Last, at the tertiary level, patients who receive HHH therapy, and do not undergo a DSA exam or develop clinical or imaging sequela of vasospasm may demonstrate symptom improvement due to other etiologic factors rather than vasospasm. However, the standard of care is to assess all etiologic factors to explain symptom onset before starting medical therapy. This practice allows us to exclude other treatable etiologies, such as hydrocephalus, re-hemorrhage, postoperative infarction, and metabolic disturbances. The frequency of undetected etiologies resulting in symptom improvement without dedicated treatment is very low and unlikely to bias our results. On the other hand, patients who receive HHH therapy and do not demonstrate response to treatment may be given a diagnosis of no vasospasm. The natural progression of the disease in this subpopulation without clinical or imaging sequelae is to full recovery and the frequency of occurrence is very low. Again, as standard of care, patients who have symptoms of vasospasm and do not respond to HHH therapy, without other etiologic factors identified, will likely undergo DSA for further diagnostic testing and will be classified at the primary level.

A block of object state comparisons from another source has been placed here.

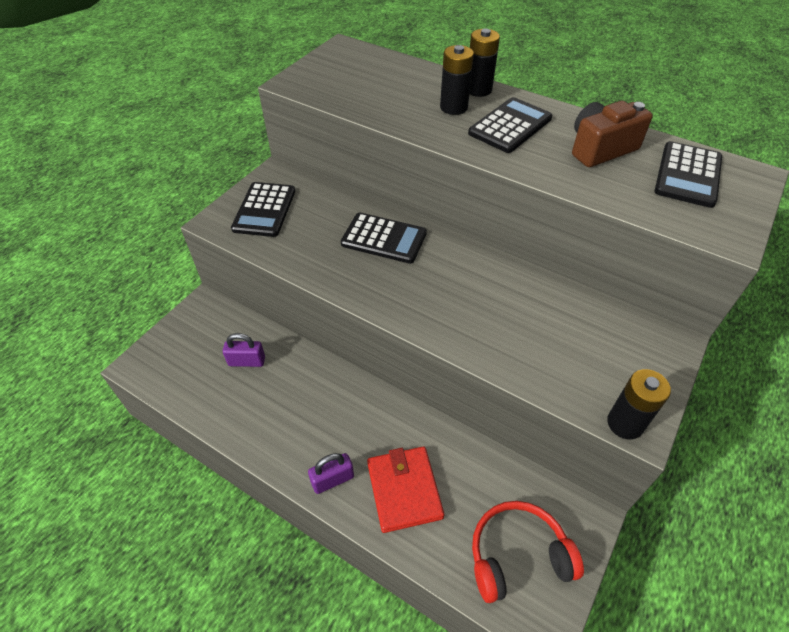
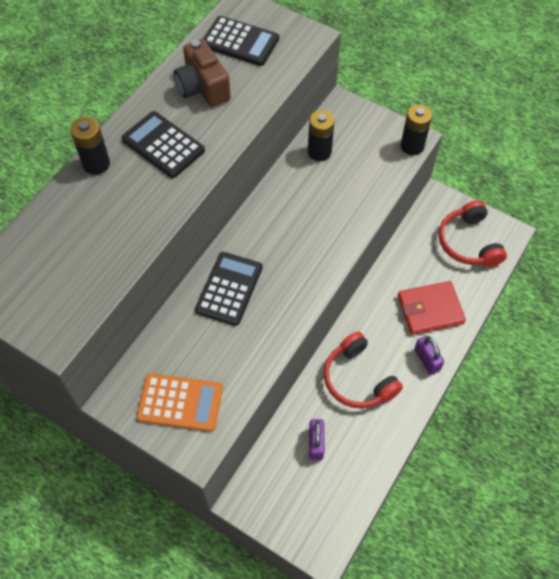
camera: 90 degrees left, 10 degrees up
(264, 210) = (180, 403): black calculator -> orange calculator
(314, 402) = (358, 379): none -> red headphones
(453, 107) = (126, 186): black battery -> black battery (319, 152)

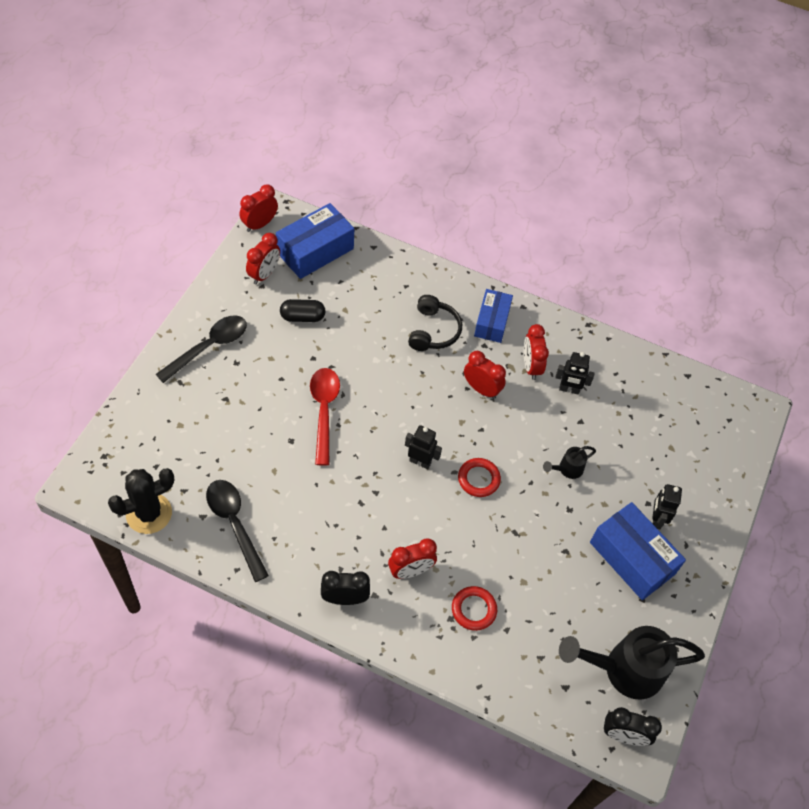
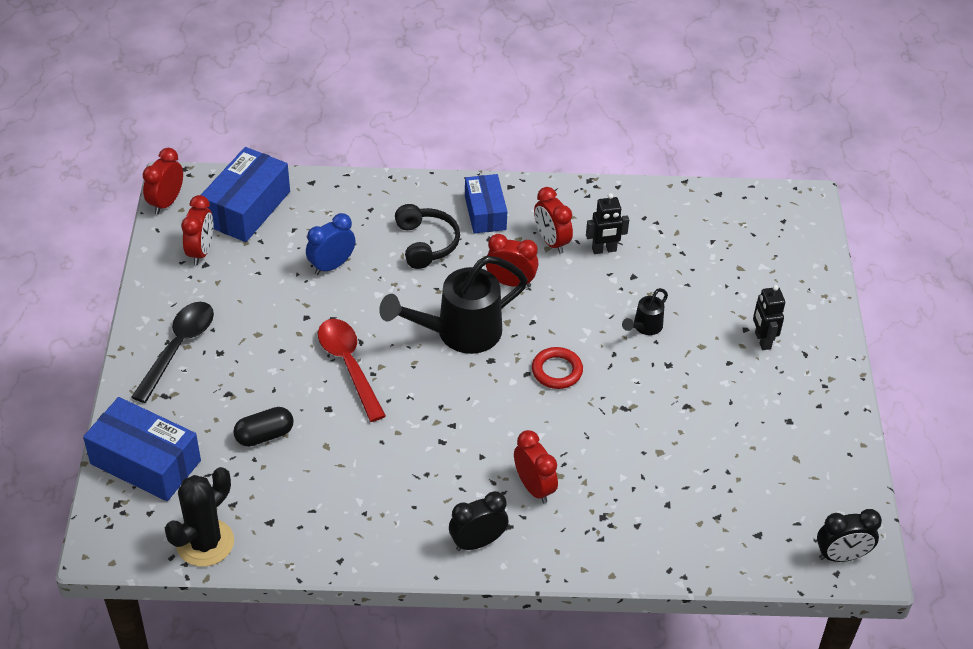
camera: 20 degrees left, 10 degrees down
(235, 524) = (312, 516): black spoon -> none
(302, 317) = (270, 280): black capsule -> black capsule (264, 435)
(353, 322) = (331, 265): none -> blue clock
(410, 571) = (534, 487): red clock -> red clock turned 75 degrees counterclockwise
(420, 462) = (484, 377): black robot -> none
(473, 609) = (622, 498): red ring -> none
(623, 669) = (807, 495): black watering can -> black watering can (458, 333)
(632, 558) = (758, 386): blue box -> blue box (145, 462)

In conclusion, this new reference standard is a simplified and systemic approach to determine the study outcome of a vasospasm diagnosis by incorporating both clinical and imaging criteria. To date, this multistage hierarchical design may be considered the best available method to determine the performance of CTP as a diagnostic tool in the evaluation of vasospasm. This new reference standard may provide a more comprehensive assessment of the entire A-SAH population for improved translation of research findings into clinical practice.